Affaire de la sextape présumée : Nicole Amogho et Azur Procom vont contre-attaquer en justice
La coupe est pleine pour Nicole Amogho. Ciblée par des rumeurs d’une rare violence, la diva de la musique gabonaise a décidé de ne pas se laisser intimider. Ce vendredi 13 février, sa maison de production, Azur Procom, a publié un communiqué cinglant annonçant des poursuites judiciaires contre une activiste. Cette dernière prétend détenir des images intimes de la chanteuse en compagnie d’une haute personnalité politique. Loin de céder au chantage, l’artiste et son équipe portent l’affaire devant les tribunaux selon les informations recueillies par la rédaction d’Info241.
-
Depuis quatre jours, le nom de Nicole Amogho alimente toutes les conversations sur les réseaux sociaux gabonais. Le point de départ de ce scandale ? Un audio diffusé par une activiste dissimulée sous le sceau de l’anonymat dans un groupe WhatsApp en langue vernaculaire. Cette dernière y affirme, avec un aplomb troublant, être en possession d’une vidéo montrant la chanteuse entretenant des rapports sexuels avec un homme politique de premier plan. Si l’objectif de cette manœuvre était d’extorquer, de faire chanter ou de détruire la réputation de l’icône gabonaise, l’activiste a manifestement sous-estimé la combativité de sa cible.

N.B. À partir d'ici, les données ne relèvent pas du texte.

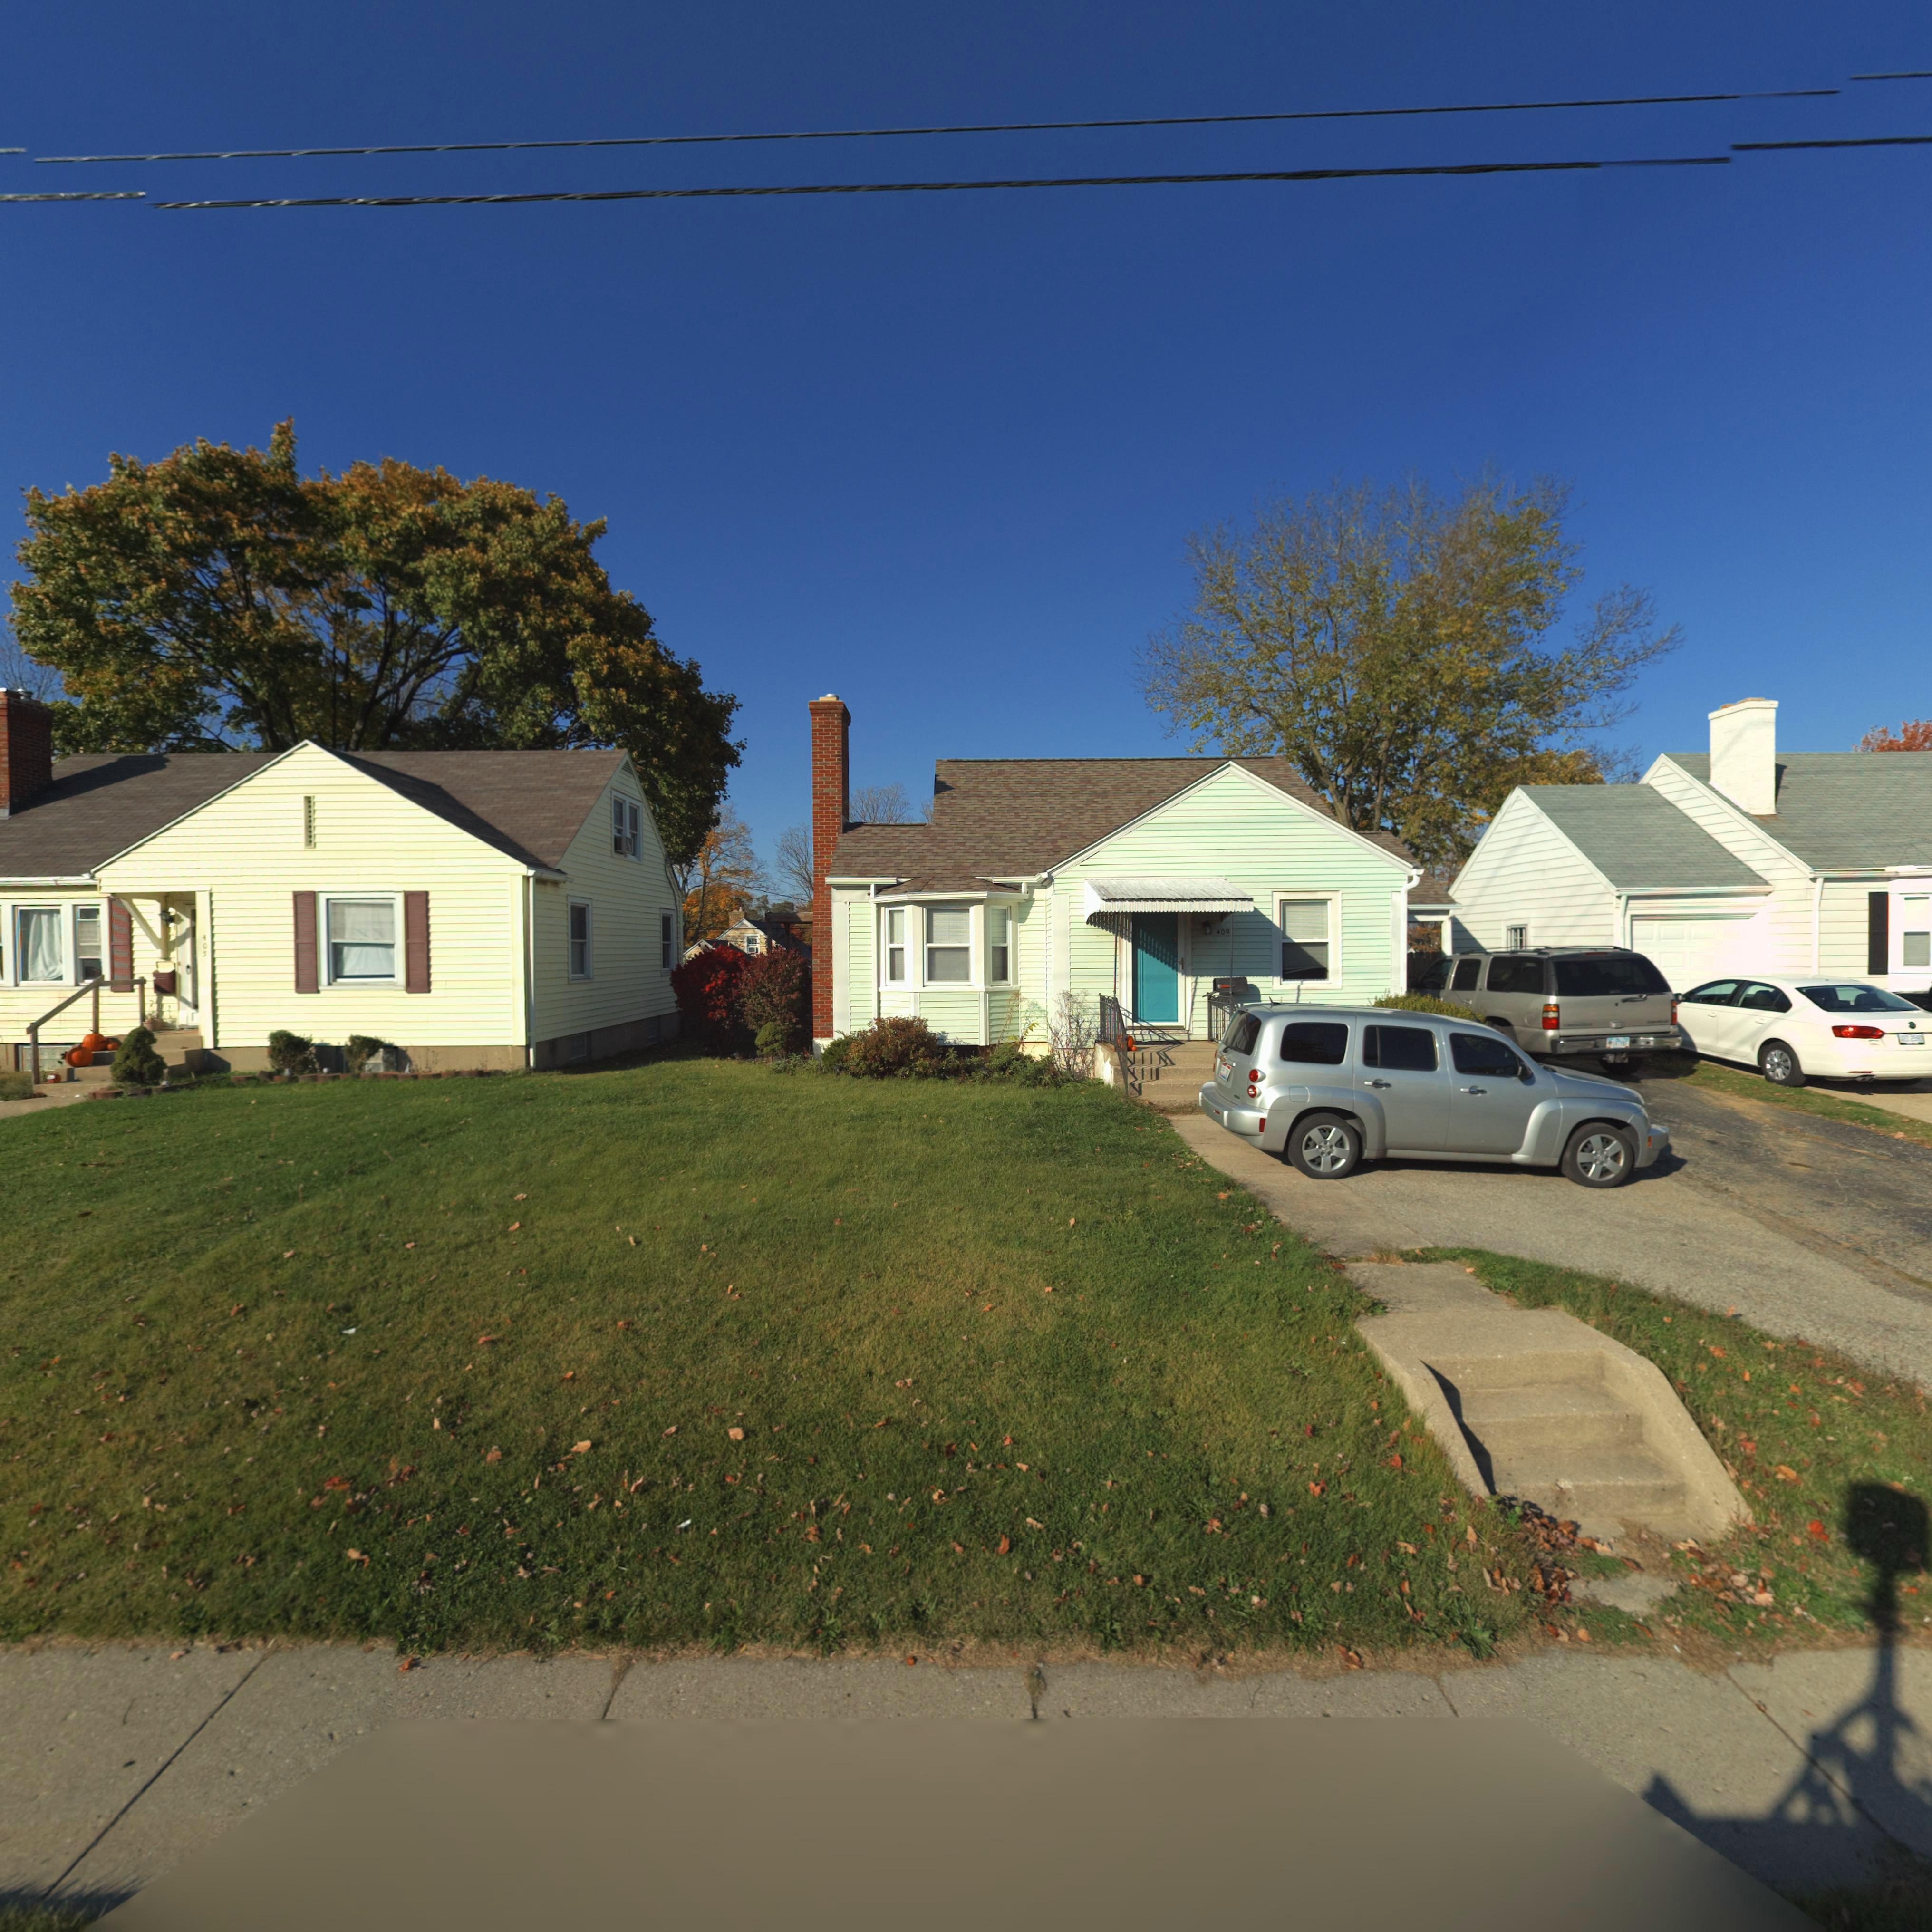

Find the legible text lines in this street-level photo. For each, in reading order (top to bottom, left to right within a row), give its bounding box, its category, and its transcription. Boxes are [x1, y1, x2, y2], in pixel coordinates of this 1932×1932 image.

[1216, 929, 1230, 935] StreetNumber: 409
[202, 933, 207, 957] StreetNumber: 405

Le bouclier d’Azur Procom : Tolérance zéro
Profondément choquée par cette atteinte grave à son honneur et à sa dignité, Nicole Amogho peut compter sur le soutien indéfectible de son équipe. Par la voix de son manager général, le label Azur Procom a monté la garde, refusant de laisser ce qu’il qualifie d’« ultime dérapage » impuni.
Le communiqué du label de la chanteuse
Dans son communiqué officiel, la maison de production fixe un cap clair, axé sur la riposte légale : « Face aux conséquences qui pourraient résulter de cet ultime dérapage des pseudo-activistes, Azur Procom se tient aux côtés de son artiste et ensemble, nous déploierons tous les moyens légaux pour que justice soit rendue afin de laver son honneur. Cette fois-ci, nous ne laisserons pas passer. »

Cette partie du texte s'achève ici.